- A+

I'm trying to get better at playing "type tetris". I have the functions:

`(=<<) :: Monad m => (a -> m b) -> m a -> m b zip :: [a] -> [b] -> [(a, b)] `

And GHCi tells me:

`(zip =<<) :: ([b] -> [a]) -> [b] -> [(a, b)] `

I'm having a hard time figuring out how to arrive at that final signature from the first two. My intuition (for lack of a better word) is saying that the first argument of `=<<`

namely `a -> mb`

is somehow reconciled against the signature of `zip`

, and then it should all fall out from that. But I can't understand how to make that leap. Can it be broken down in to a series of easy to follow steps?

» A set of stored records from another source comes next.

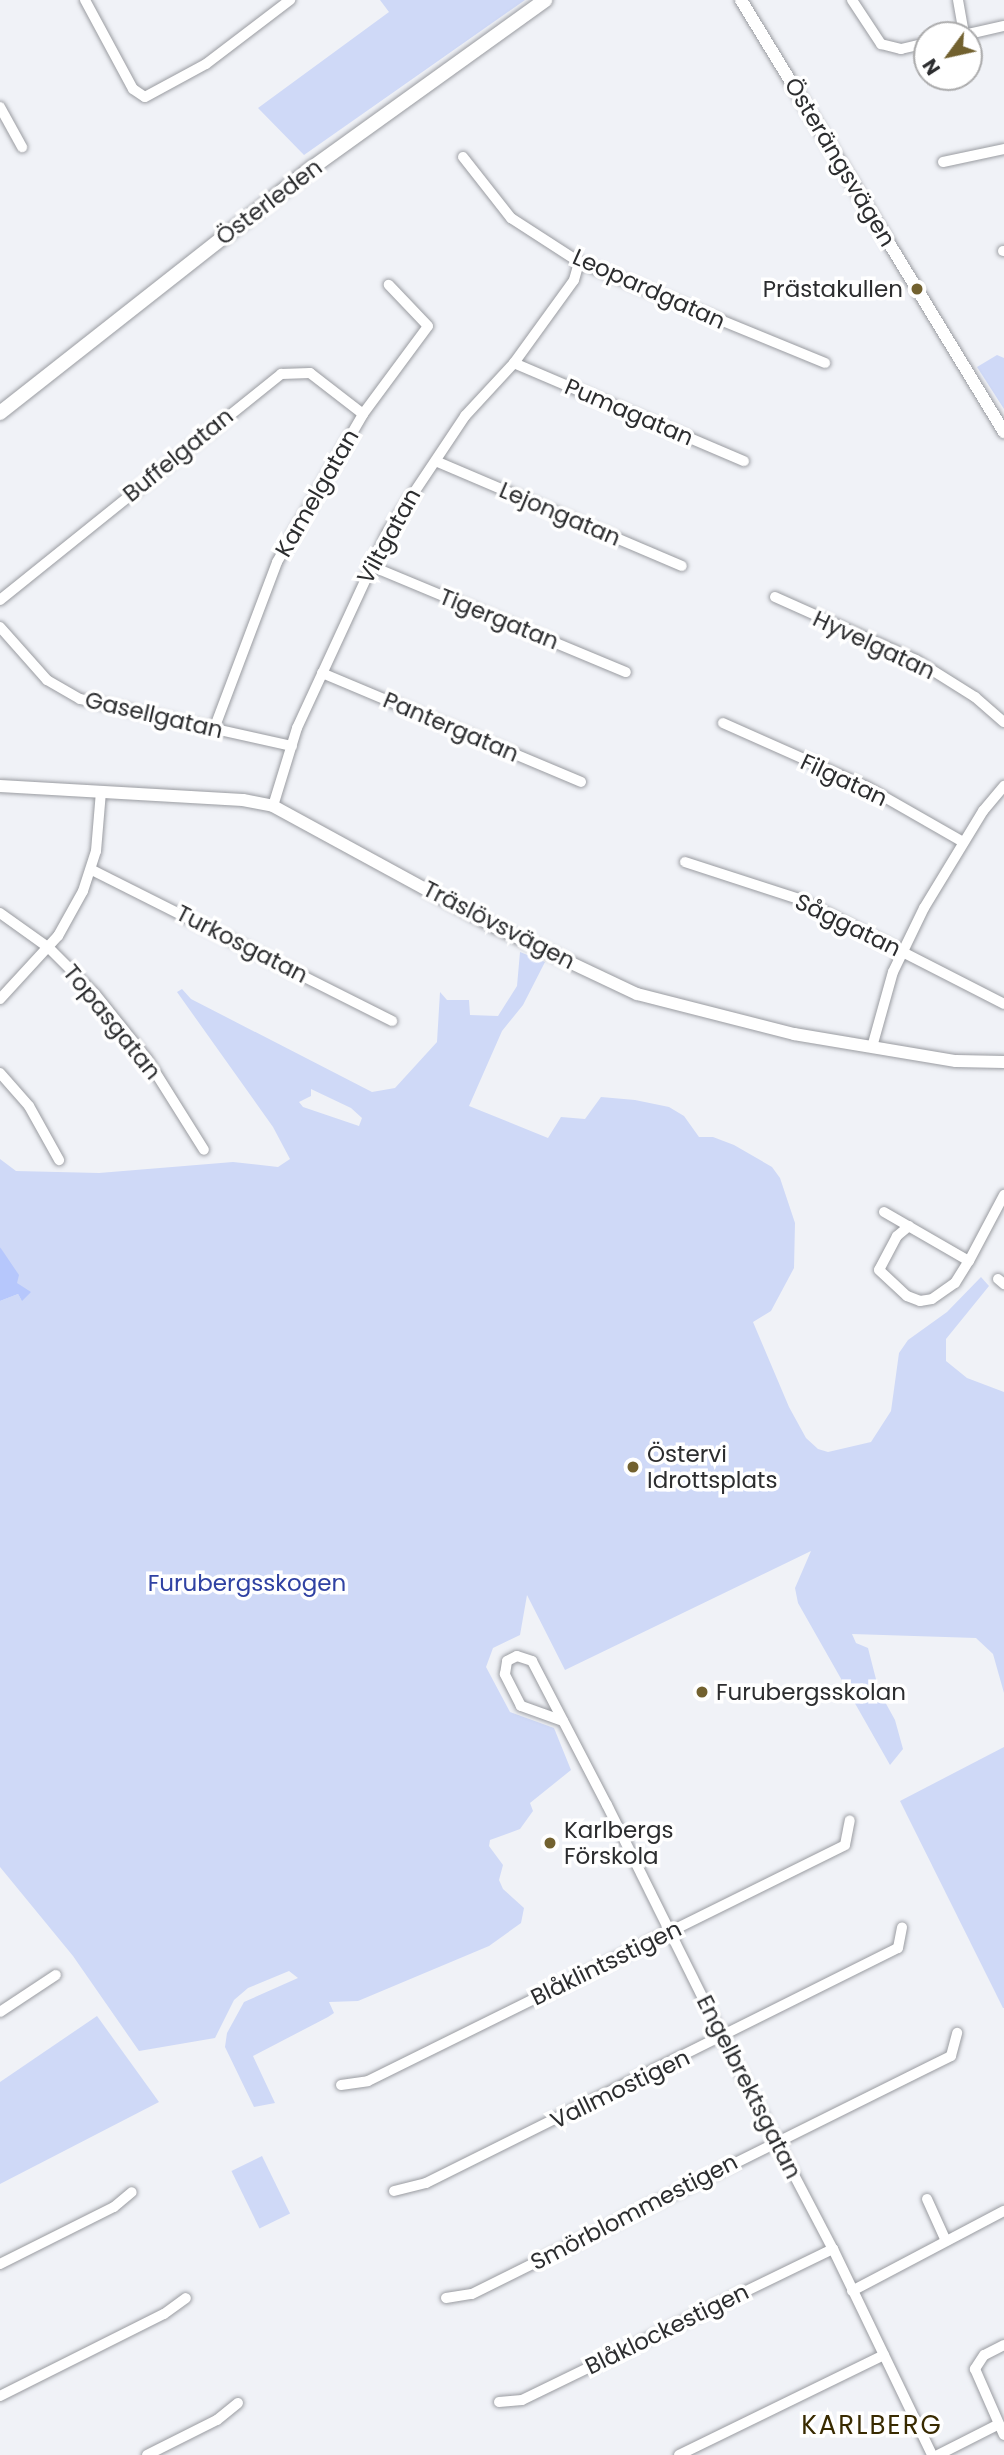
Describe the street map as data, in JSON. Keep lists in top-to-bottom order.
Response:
{
  "streets": {
    "main road": ["Österleden"],
    "street": [
      "Österängsvägen",
      "Leopardgatan",
      "Pumagatan",
      "Buffelgatan",
      "Kamelgatan",
      "Lejongatan",
      "Viltgatan",
      "Tigergatan",
      "Hyvelgatan",
      "Gasellgatan",
      "Pantergatan",
      "Filgatan",
      "Träslövsvägen",
      "Såggatan",
      "Turkosgatan",
      "Topasgatan",
      "Blåklintsstigen",
      "Engelbrektsgatan",
      "Vallmostigen",
      "Smörblommestigen",
      "Blåklockestigen"
    ]
  },
  "crossings": [
    ["Leopardgatan", "Viltgatan"],
    ["Pumagatan", "Viltgatan"],
    ["Buffelgatan", "Kamelgatan"],
    ["Kamelgatan", "Gasellgatan"],
    ["Lejongatan", "Viltgatan"],
    ["Viltgatan", "Tigergatan"],
    ["Viltgatan", "Gasellgatan"],
    ["Viltgatan", "Pantergatan"],
    ["Viltgatan", "Träslövsvägen"],
    ["Blåklintsstigen", "Engelbrektsgatan"],
    ["Engelbrektsgatan", "Vallmostigen"],
    ["Engelbrektsgatan", "Smörblommestigen"],
    ["Engelbrektsgatan", "Blåklockestigen"]
  ],
  "districts": ["KARLBERG"],
  "parks": ["Furubergsskogen"],
  "places": [
    "Prästakullen",
    "Östervi Idrottsplats",
    "Furubergsskolan",
    "Karlbergs Förskola"
  ],
  "north": "bottom left"
}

It helps to do two things before everything else:

- put explicit parentheses so that
`x->y->z`

becomes`x->(y->z)`

- rename type variables so that there are no clashes

Wit this in mind let's rewrite the types

`(=<<) :: Monad m => (a -> m b) -> (m a -> m b) zip :: [x] -> ([y] -> [(x, y)]) `

Now match the types. The first argument to `=<<`

is `zip`

, so `(a -> m b)`

is the same as `[x] -> ([y] -> [(x, y)])`

.

`a -> m b [x] -> ([y] -> [(x, y)]) `

So `a`

is `[x]`

and `m b`

is `([y] -> [(x, y)])`

. Rewriting `->`

in prefix notation, we get `-> [y] [(x, y)]`

, which is the same as `(-> [y]) [(x, y)]`

.

`m b (-> [y]) [(x, y)] `

So `m`

is `(-> [y])`

(which is a monad indeed) and `b`

is `[(x, y)]`

.

So now we know what is `a`

, what is `b`

and what is `m`

. Let's rewrite `(m a -> m b)`

in these terms:

`(m a) -> (m b) ((-> [y]) [x]) -> ((-> [y]) [(x, y)]) `

Rewriting in the infix style again, we get

`([y] -> [x]) -> ([y] -> [(x, y)]) `

which is, up to variable names, is the same answer GHC is giving you.